ТЕКСТ ДЛЯ ЧТЕНИЯ:
= = = =

Но все же красная лента была ничем по сравнению с голубой, которую носили "кавалеры королевских орденов", то есть ордена Святого Михаила и ордена Святого Духа. Первый был основан в 1469 году Людовиком XI в честь архангела Михаила, святого покровителя Франции, и в противовес бургундскому ордену Золотого руна. Изначально в него входили всего тридцать шесть дворян, пятнадцать из которых избирал сам король,
Великий магистр ордена; Карл IX увеличил их число до пятидесяти, а затем французские короли, стремясь привлечь к себе сторонников, начали раздавать его направо и налево, и орденскую цепь из двадцати трех золотых ракушек прозвали "ошейником". К моменту воцарения Генриха III орден Святого Михаила, включавший уже 500 рыцарей, настолько обесценился, что новый король основал в 1578 году новый орден – Святого Духа, куда принимали только самых знатных особ, а также монархов и вельмож иностранных католических держав. Кавалеров ордена было всего сто, все они принадлежали к высшей знати, по меньшей мере в третьем поколении, и уже являлись кавалерами ордена Святого Михаила. Рыцари ордена Святого Духа носили крест с королевскими лилиями на концах и изображением голубя (символ Святого Духа) в центре на широкой муаровой ленте небесно-голубого цвета через плечо, за что и получили прозвище "голубые ленты". Кроме того, крест Святого Духа был вышит на груди их парадных одежд. В 1661 году Людовик XIV реорганизовал орден Святого Михаила, сократив число его кавалеров с полутора тысяч до ста и заменив цепь черной муаровой лентой через плечо с золотым крестом с королевскими лилиями и изображением архангела Михаила, поражающего дракона. Кавалеры этого ордена отныне должны были являться аристократами в третьем поколении, а ордена Святого Духа – в четвертом.
Кавалерами королевских орденов были члены королевской семьи, принцы крови, герцоги, некоторые иностранные государи, например Ян Собеский – король Польши и великий герцог Литовский. Голубой ленты удостаивали маршалов Франции, капитанов лейб-гвардии и Ста швейцарцев, полковников французской гвардии; знатность ставилась выше заслуг. Луи де Сен-Симон был принят в орден в качестве герцога и пэра, как и его отец. Филипп Жюльен Мазарини Манчини, герцог де Невер, вступил в него в 1661 году, а Жан де Пейр, граф де Тревиль, был кандидатом на вступление в орден в 1658 году, однако умер, так и не получив заветных лент. В 1724 году кавалерами стали Пьер де Монтескью д'Артаньян, маршал Франции и губернатор Арраса, Жозеф де Монтескью, граф д'Артаньян, генерал-лейтенант королевской армии и капитан-лейтенант первой роты королевских мушкетеров, а также Жан де Монбуасье, граф де Каниллак, генерал-лейтенант королевской армии, капитан-лейтенант второй роты королевских мушкетеров, губернатор Амьена и Корби. Правда, короли, желавшие покрепче привязать к себе нужных людей, оставили для себя узенькую лазейку: четырьмя офицерами ордена могли стать люди, получившие дворянский титул из их собственных рук. Так, в 1688 году украсил себя голубой лентой Эдуард Франсуа Кольбер, граф де Молеврие, дослужившийся до чина генерал-лейтенанта (он и его брат Жан Батист происходили из рода торговцев, однако выдумали себе благородных шотландских предков – обычное дело по тем временам).

= = = =

[Записи из источника данных]

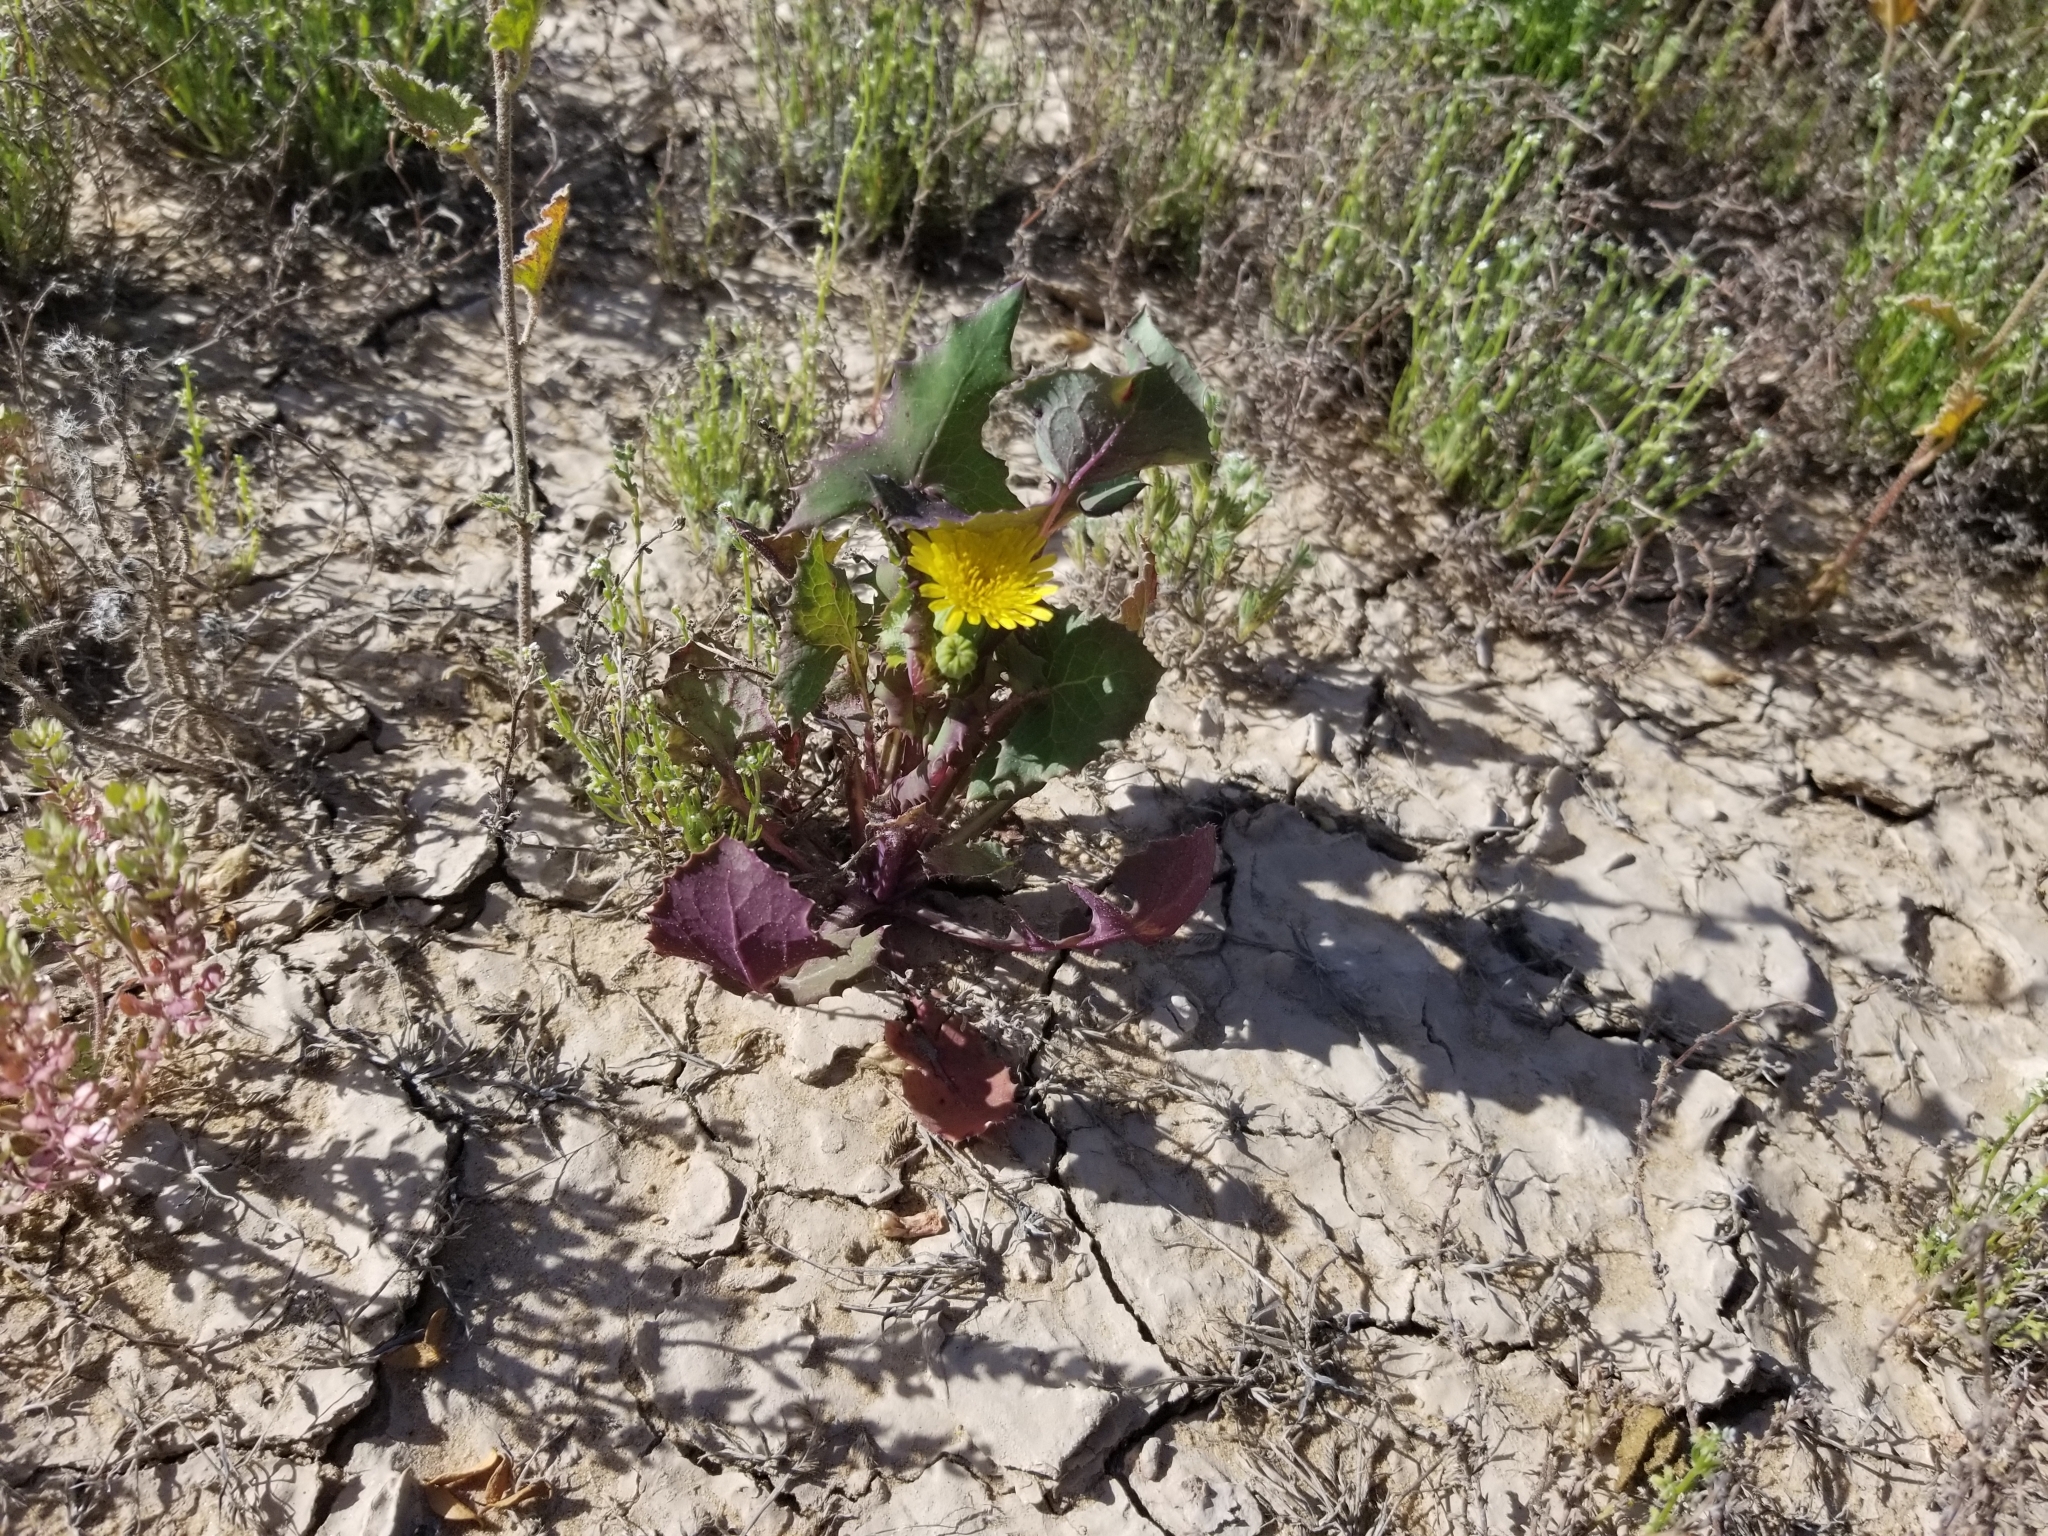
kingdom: Plantae
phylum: Tracheophyta
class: Magnoliopsida
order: Asterales
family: Asteraceae
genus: Sonchus
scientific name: Sonchus oleraceus
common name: Common sowthistle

= = = =

ЗАДАНИЯ:
A. Кто и в каком году основал орден Святого Михаила, судя по тексту о королевских орденах Франции?
B. Продолжите текст о королевских орденах Франции с того места, где он заканчивается.

ОТВЕТЫ К ЗАДАНИЯМ:
A. Людовик XI в 1469 году.

B.
Умирая, Людовик XIV завещал своему преемнику – пятилетнему Людовику XV, который приходился ему правнуком, – разумнее управлять страной, не тратя сумасшедших денег на "дворцы и войну": "Вы должны по возможности избегать войны, это погибель народов". Новый король не последовал его совету, и мушкетеры продолжали доблестно гибнуть на полях сражений, а в мирное время залезали в долги, чтобы не ударить лицом в грязь.
При Людовике Возлюбленном военная свита короля включала 1200 всадников лейб-гвардии, каждый из которых имел чин лейтенанта кавалерии, 150 конных жандармов, столько же гвардейцев легкой кавалерии, две роты королевских мушкетеров по 200 человек в каждой и 130-150 конных гренадер – всего 2030 всадников плюс 134 высших офицера, то есть тринадцать эскадронов. В целом это были элитные и хорошо оснащенные войска, однако дорогостоящие и громоздкие в походе из-за огромного обоза, который они тащили с собой, храбрые, но плохо обученные, разленившиеся воины. Они были не пригодны ни к какой службе, зато могли устроить блестящую атаку в день решающей баталии, как при Фонтенуа в 1745 году.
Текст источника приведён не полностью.